Mariadb – My Galera Cluster does not connect across AWS regions

awsgaleramariadb

  • I am building a MariaDB Galera Cluster, on AWS, EC2. Using MariaDB 10.5 and Galera 4.
  • I have two nodes in the California region, named galera_ca and galera_ca2, and a third node in Oregon name galera_or
  • The security groups between the servers are wide open, and the ping time between OR and CA is 12ms
  • I started galera_ca using galera_new_cluster
  • I started galera_ca2 using systemctl start mariadb

The two California nodes connect and share data just fine.
wsrep_cluster_size indicates that I have two nodes in the cluster.

  • I started galera_or using systemctl start mariadb

Oregon then hangs on starting for a very long time, and wsrep_cluster_size shows three nodes, but the server cannot be connected to.

Eventually systemctl start mariadb returns this message:
Job for mariadb.service failed because a fatal signal was delivered to the control process. See "systemctl status mariadb.service" and "journalctl -xe" for details.

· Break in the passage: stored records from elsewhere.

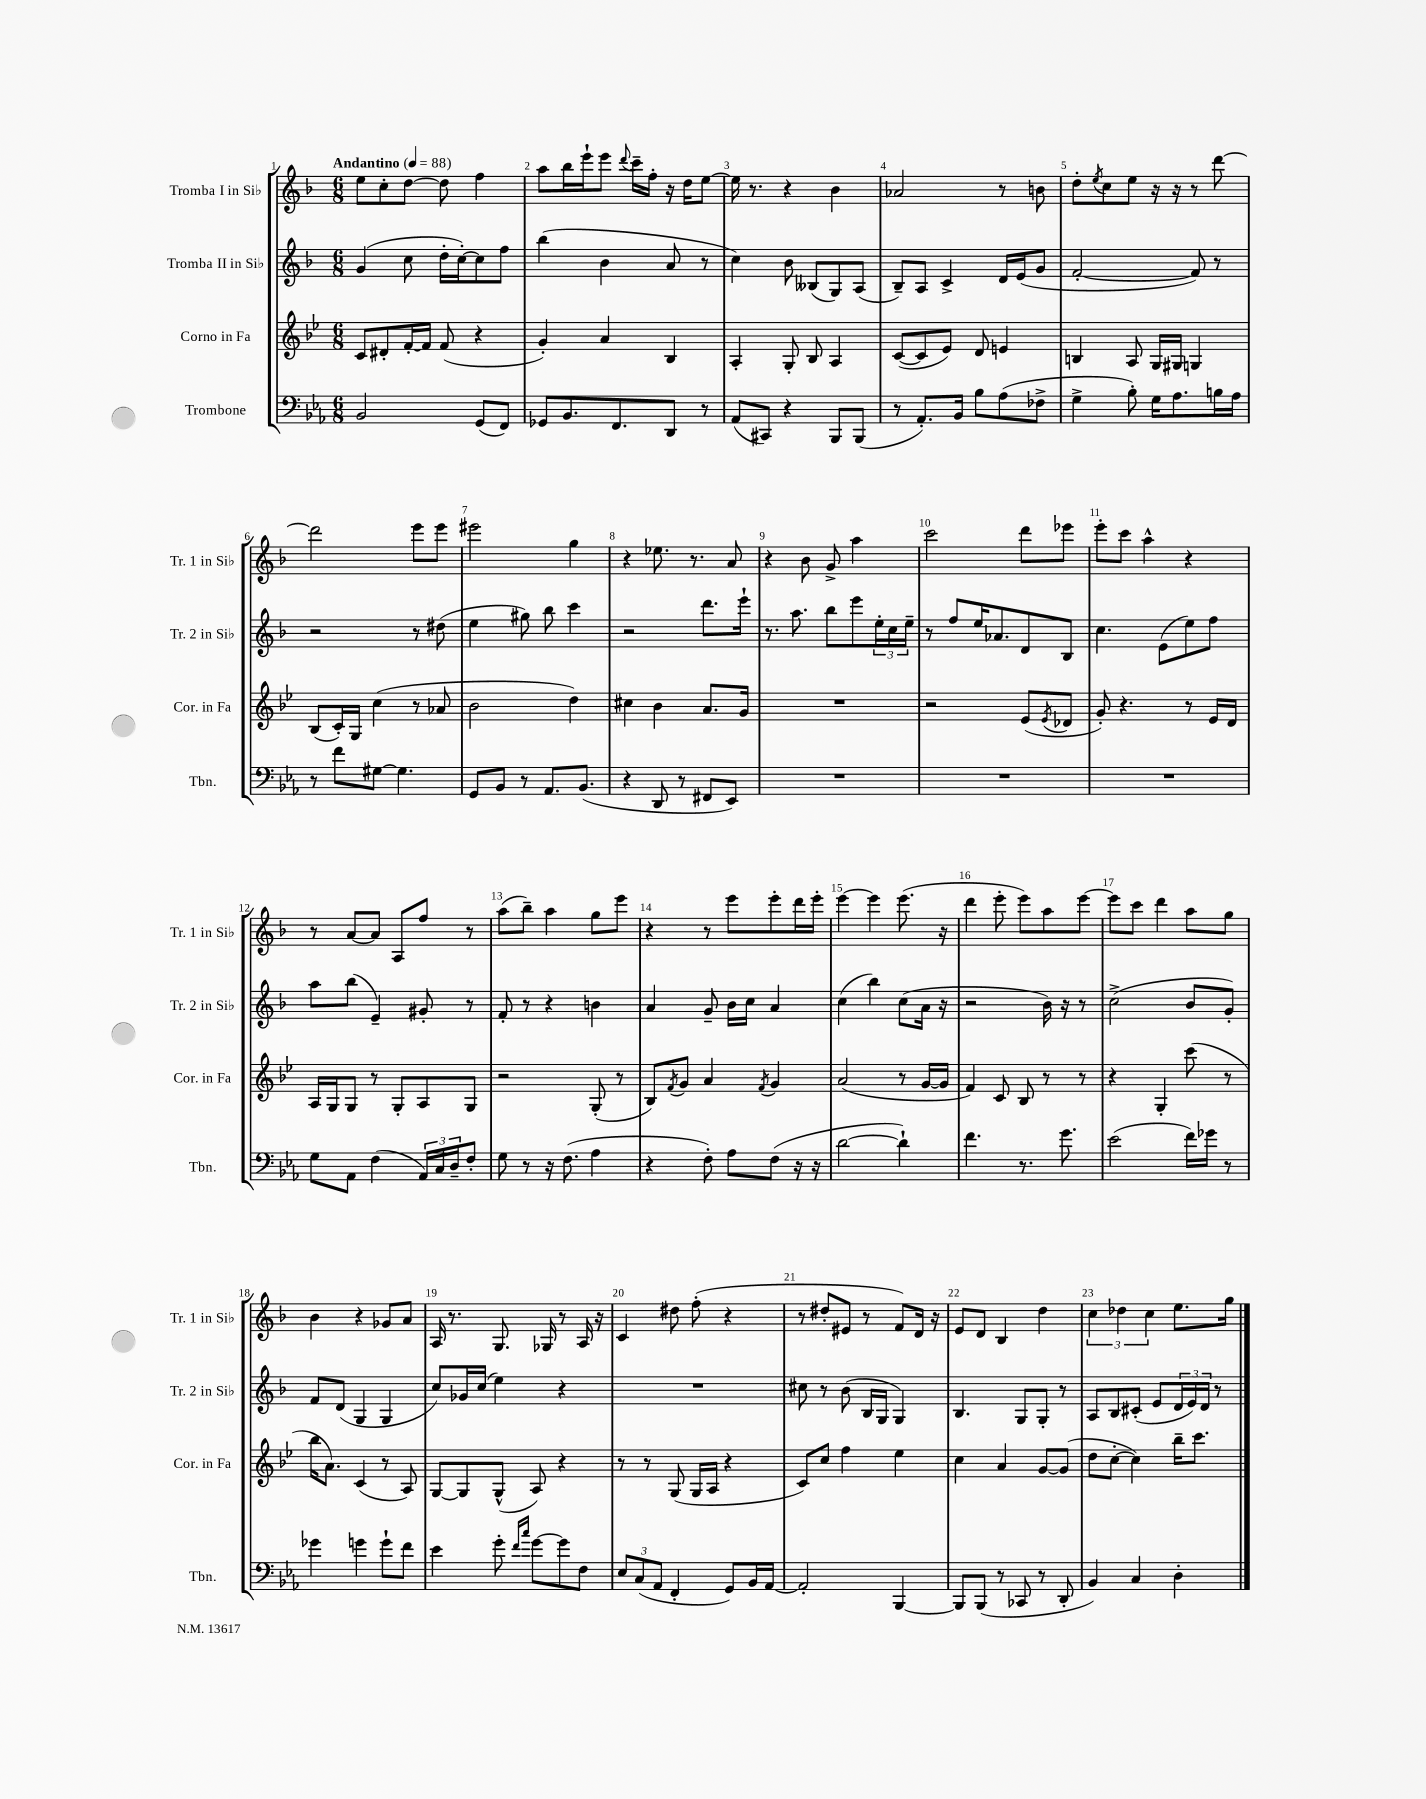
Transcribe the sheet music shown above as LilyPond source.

<<
\new StaffGroup <<
\new Staff = "s0" \with { instrumentName = "Tromba I in Sib" shortInstrumentName = "Tr. 1 in Sib" } {
    \clef treble \key f \major \numericTimeSignature \time 6/8 \tempo "Andantino" 4 = 88
    e''8 c''8-. d''8~ d''8 f''4 |
    a''8 bes''16 e'''16-! e'''8 \appoggiatura { d'''8 } c'''16-- f''16-. r16 d''16 e''8~ |
    e''16 r8. r4 bes'4 |
    aes'2 r8 b'8 |
    d''8-. \acciaccatura { e''8 } c''8 e''8 r16 r16 r8 d'''8~ |
    d'''2 e'''8 e'''8 |
    eis'''2 g''4 |
    r4 ees''8. r8. a'8 |
    r4 bes'8 g'8-> a''4 |
    c'''2 d'''8 ees'''8 |
    e'''8-. c'''8 a''4-^ r4 |
    r8 a'8~ a'8 a8 f''8 r8 |
    a''8( bes''8--) a''4 g''8 e'''8 |
    r4 r8 e'''8 e'''8-. d'''16 e'''16-. |
    e'''4~ e'''4 e'''8.( r16 |
    d'''4 e'''8-. e'''8) a''8 e'''8~ |
    e'''8 c'''8 d'''4 a''8 g''8 |
    bes'4 r4 ges'8 a'8 |
    a16 r8. g8. ges16 r8 a16 r16 |
    c'4 dis''8 f''8-.( r4 |
    r8 dis''8-. eis'8 r8 f'8) d'16 r16 |
    e'8 d'8 bes4 d''4 |
    \tuplet 3/2 { c''4 des''4 c''4 } e''8. g''16 \bar "|." |
}
\new Staff = "s1" \with { instrumentName = "Tromba II in Sib" shortInstrumentName = "Tr. 2 in Sib" } {
    \clef treble \key f \major \numericTimeSignature \time 6/8
    g'4( c''8 d''16-. c''16~-.) c''8 f''8 |
    bes''4( bes'4 a'8 r8 |
    c''4) bes'8 beses8( g8) a8( |
    bes8--) a8 c'4-> d'16 e'16( g'8 |
    f'2~-. f'8) r8 |
    r2 r8 dis''8( |
    e''4 gis''8) bes''8 c'''4 |
    r2 d'''8. e'''16-! |
    r8. a''8. bes''8 e'''8 \tuplet 3/2 { e''16-. c''16 e''16-- } |
    r8 f''8 e''16 aes'8. d'8 bes8 |
    c''4. e'8( e''8) f''8 |
    a''8 bes''8( e'4--) gis'8-. r8 |
    f'8-. r8 r4 b'4 |
    a'4 g'8-- bes'16 c''16 a'4 |
    c''4( bes''4) c''8( a'16 r16 |
    r2 bes'16) r16 r8 |
    c''2->( bes'8 g'8-.) |
    f'8 d'8( g4 g4 |
    c''8) ges'16 c''16( e''4) r4 |
    R2. |
    cis''8 r8 bes'8( bes16 g16 g4) |
    bes4. g8 g8-. r8 |
    a8 bes8 cis'8-.( e'8 \tuplet 3/2 { d'16 e'16) d'16 } r8 \bar "|." |
}
\new Staff = "s2" \with { instrumentName = "Corno in Fa" shortInstrumentName = "Cor. in Fa" } {
    \clef treble \key bes \major \numericTimeSignature \time 6/8
    c'8 dis'8-. f'16~-. f'16 f'8( r4 |
    g'4-.) a'4 bes4 |
    a4-. g8-. bes8 a4 |
    c'8~( c'8 ees'8) d'8 e'4 |
    b4 a8 g16 gis16 g4 |
    bes8( c'16-.) g16 c''4( r8 aes'8 |
    bes'2 d''4) |
    cis''4 bes'4 a'8. g'16 |
    R2. |
    r2 ees'8( \acciaccatura { ees'8 } des'8 |
    g'8-.) r4. r8 ees'16 d'16 |
    a16 g16 g8 r8 g8-. a8 g8 |
    r2 g8-.( r8 |
    bes8) \acciaccatura { f'8 } g'8 a'4 \acciaccatura { f'8 } g'4 |
    a'2( r8 g'16~ g'16 |
    f'4) c'8 bes8 r8 r8 |
    r4 g4-. c'''8( r8 |
    bes''16 a'8.) c'4( r8 a8) |
    g8~ g8 g8-^( a8) r4 |
    r8 r8 g8( g16 a16 r4 |
    c'8) c''8 f''4 ees''4 |
    c''4 a'4 g'8~ g'8( |
    d''8 c''8~-. c''4) bes''16-- c'''8. \bar "|." |
}
\new Staff = "s3" \with { instrumentName = "Trombone" shortInstrumentName = "Tbn." } {
    \clef bass \key ees \major \numericTimeSignature \time 6/8
    bes,2 g,8( f,8) |
    ges,8 bes,8. f,8. d,8 r8 |
    aes,8( cis,8) r4 bes,,8 bes,,8( |
    r8 aes,8.-.) bes,16 bes8 aes8( fes8-> |
    g4-> bes8-.) g16 aes8. b16 aes16 |
    r8 f'8 gis8~ gis4. |
    g,8 bes,8 r8 aes,8. bes,8.( |
    r4 d,8 r8 fis,8 ees,8) |
    R2. |
    R2. |
    R2. |
    g8 aes,8 f4( \tuplet 3/2 { aes,16) c16 d16-- } f8-. |
    g8 r8 r16 f8.( aes4 |
    r4 f8-.) aes8 f8( r16 r16 |
    d'2~ d'4-!) |
    f'4. r8. g'8. |
    ees'2( f'16) ges'16 r8 |
    ges'4 g'4 g'8-! f'8 |
    ees'4 g'8-. \grace { f'16 c''16 } g'8~ g'8 f8 |
    \tuplet 3/2 { ees8 c8( aes,8 } f,4-. g,8) bes,16 aes,16~ |
    aes,2-. bes,,4~ |
    bes,,8 bes,,8( r8 ces,8 r8 d,8-. |
    bes,4) c4 d4-. \bar "|." |
}
>>
>>
\layout { \context { \Score \override BarNumber.break-visibility = ##(#f #t #t) barNumberVisibility = #all-bar-numbers-visible } }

systemctl status mariadb.service doesn't show anything exceptional,

journalctl -xe shows:
requested state transfer from 'any', but it is impossible to select State Transfer donor: Resource temporarily unavailable

wsrep_cluster_size still shows three nodes, but mariadb is not running in OR.
If I try to shut down either of the California servers systemctl stop mariadb it never returns.

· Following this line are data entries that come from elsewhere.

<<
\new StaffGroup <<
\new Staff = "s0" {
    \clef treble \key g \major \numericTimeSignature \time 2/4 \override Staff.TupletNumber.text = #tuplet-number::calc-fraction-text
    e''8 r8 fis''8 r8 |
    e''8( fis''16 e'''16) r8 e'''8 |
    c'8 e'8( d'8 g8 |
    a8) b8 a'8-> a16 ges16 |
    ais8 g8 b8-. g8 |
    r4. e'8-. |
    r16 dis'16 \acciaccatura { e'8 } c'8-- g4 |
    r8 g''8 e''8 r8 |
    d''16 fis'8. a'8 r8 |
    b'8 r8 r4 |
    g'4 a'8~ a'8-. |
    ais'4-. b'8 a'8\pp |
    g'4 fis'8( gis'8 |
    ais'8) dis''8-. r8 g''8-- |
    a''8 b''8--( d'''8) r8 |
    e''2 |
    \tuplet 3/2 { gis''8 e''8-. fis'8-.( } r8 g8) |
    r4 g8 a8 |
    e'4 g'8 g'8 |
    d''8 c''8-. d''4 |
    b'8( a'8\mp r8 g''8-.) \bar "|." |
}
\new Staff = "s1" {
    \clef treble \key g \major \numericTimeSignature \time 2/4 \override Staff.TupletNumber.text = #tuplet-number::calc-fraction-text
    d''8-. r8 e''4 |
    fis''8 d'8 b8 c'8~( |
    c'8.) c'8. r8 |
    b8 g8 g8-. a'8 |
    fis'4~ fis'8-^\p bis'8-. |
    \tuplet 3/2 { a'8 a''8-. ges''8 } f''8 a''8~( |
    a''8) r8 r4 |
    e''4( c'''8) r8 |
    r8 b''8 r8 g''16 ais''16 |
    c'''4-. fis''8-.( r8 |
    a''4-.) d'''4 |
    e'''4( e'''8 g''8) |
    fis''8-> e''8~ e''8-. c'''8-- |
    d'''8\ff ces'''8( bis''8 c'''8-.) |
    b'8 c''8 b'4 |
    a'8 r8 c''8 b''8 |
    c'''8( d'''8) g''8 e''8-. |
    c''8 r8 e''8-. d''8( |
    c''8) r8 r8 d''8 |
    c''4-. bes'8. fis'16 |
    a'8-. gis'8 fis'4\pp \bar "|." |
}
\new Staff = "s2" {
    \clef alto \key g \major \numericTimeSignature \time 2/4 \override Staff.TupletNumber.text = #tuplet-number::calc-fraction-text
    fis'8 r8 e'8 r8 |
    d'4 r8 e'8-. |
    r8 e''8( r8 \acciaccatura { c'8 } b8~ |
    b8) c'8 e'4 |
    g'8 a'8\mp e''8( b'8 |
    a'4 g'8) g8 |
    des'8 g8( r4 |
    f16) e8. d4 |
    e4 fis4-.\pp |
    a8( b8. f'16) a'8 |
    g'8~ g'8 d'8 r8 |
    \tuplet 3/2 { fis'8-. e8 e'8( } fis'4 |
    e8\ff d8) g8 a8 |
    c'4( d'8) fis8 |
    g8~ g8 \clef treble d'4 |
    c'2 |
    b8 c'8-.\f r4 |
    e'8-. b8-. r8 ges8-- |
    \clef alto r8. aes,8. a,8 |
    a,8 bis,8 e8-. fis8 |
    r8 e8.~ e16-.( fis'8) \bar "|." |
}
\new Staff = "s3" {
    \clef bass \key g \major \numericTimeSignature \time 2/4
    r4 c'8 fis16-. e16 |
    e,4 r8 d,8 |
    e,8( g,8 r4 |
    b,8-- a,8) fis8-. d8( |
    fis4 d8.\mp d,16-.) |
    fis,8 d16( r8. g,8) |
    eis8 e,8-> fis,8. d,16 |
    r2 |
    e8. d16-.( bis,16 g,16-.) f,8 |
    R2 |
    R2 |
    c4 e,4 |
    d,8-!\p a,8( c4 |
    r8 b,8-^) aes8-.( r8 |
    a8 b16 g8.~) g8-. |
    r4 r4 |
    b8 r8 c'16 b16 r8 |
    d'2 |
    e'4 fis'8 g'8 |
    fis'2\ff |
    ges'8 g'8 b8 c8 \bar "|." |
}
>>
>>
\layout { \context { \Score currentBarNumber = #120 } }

All three servers have basically the same configuration:

[galera]
wsrep_on=ON
wsrep_provider=/usr/lib64/galera-4/libgalera_smm.so

wsrep_node_name='galera_ca'
wsrep_node_address="INTERNAL ADDRESS OF THIS NODE"

wsrep_cluster_name='galera-experiment'
wsrep_cluster_address="gcomm://EXTERNAL ADDRESS OF NODE CA, EXTERNAL ADDRESS OF NODE CA2, EXTERNAL ADDRESS OF NODE OR"

wsrep_provider_options="gcache.size=300M; gcache.page_size=300M"
wsrep_slave_threads=4
wsrep_sst_method=rsync

binlog_format=row
default_storage_engine=InnoDB
innodb_autoinc_lock_mode=2
bind-address=0.0.0.0

If I try just one CA node and the OR node, the result is the same.

Best Answer

In wsrep_node_address on Amazon EC2, you must use the global DNS name, instead of the internal IP address.